Thorium reactors are walk-away safe.
no they are not. they have self melt-down controls, but that alone does not make them safe. an aircraft diving into one is an issue, etc.

and TH is also limited resource, but in breeders it could allow ~1k year period to make better solutions. this 1k year is only to replace electrical consumption. however, the existing write-ups from various univ's do not address the additional energy needed to make new products that will disappear when oil dies, etc.

but yes, agree, TH breeders is plausible.
 

GeorgeB

ElectroHydraulics engineer (retired)
Location
Greenville SC
Occupation
Retired
It's harmful to the battery to charge with ripple. It's only tolerated for engine starting battery charging since you don't charge those from AC on a regular basis.

I've not seen a new automobile with a GENERATOR in perhaps 50 years. 3 phase alternators are standard on everything but lawn-tractor type products and maybe small motorcycles which use the starter as a generator to recharge the battery.

Or is the point that ripple from 3 phase is low enough as to be insignificant?
 

retirede

Senior Member
Location
Illinois
I've not seen a new automobile with a GENERATOR in perhaps 50 years. 3 phase alternators are standard on everything but lawn-tractor type products and maybe small motorcycles which use the starter as a generator to recharge the battery.

Or is the point that ripple from 3 phase is low enough as to be insignificant?

I was thinking the same thing.
 

jaggedben

Senior Member
Location
Northern California
Occupation
Solar and Energy Storage Installer
And unaffordable. There is only so much cost savings to be had on scale up. It would be cheaper to buy an NG fueled whole house generator and run it when the sun doesn't shine than to get a large enough solar plant with backup batteries to manage the same feat.
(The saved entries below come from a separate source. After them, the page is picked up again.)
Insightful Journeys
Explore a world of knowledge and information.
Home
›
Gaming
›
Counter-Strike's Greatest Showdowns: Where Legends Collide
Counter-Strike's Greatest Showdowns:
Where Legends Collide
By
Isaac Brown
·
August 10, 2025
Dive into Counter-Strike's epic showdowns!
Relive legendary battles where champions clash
It should be said that if the solar is installed primarily to be a grid-tied system then the additional cost of installing backup power using batteries is the cost that should be compared. No doubt what you say is still true, for now, leaving aside incentives.
 

gadfly56

Senior Member
Location
New Jersey
Occupation
Professional Engineer, Fire & Life Safety
It should be said that if the solar is installed primarily to be a grid-tied system then the additional cost of installing backup power using batteries is the cost that should be compared. No doubt what you say is still true, for now, leaving aside incentives.

Fair enough.
 

Electric-Light

Senior Member
I've not seen a new automobile with a GENERATOR in perhaps 50 years. 3 phase alternators are standard on everything but lawn-tractor type products and maybe small motorcycles which use the starter as a generator to recharge the battery.

Or is the point that ripple from 3 phase is low enough as to be insignificant?

Yep. Three phase rectified AC has significantly less ripple never drops to zero.

Charging from AC in the context of my earlier post; I meant using a portable charger to charge from a wall outlet. You only do this when you run into a problem of some kind. So those car battery chargers are usually just a transformer and diodes. This kind of charger will reduce battery life if you're charging things that are regularly charged from an outlet. So electric car charger would be expected to have a way of reducing ripple.

Getting close to 1.6kW of charging power available from a 20A and keeping battery ripple level under check at the same time means PFC is not option. Therefore, you can assume EV charger is nearly perfect PF.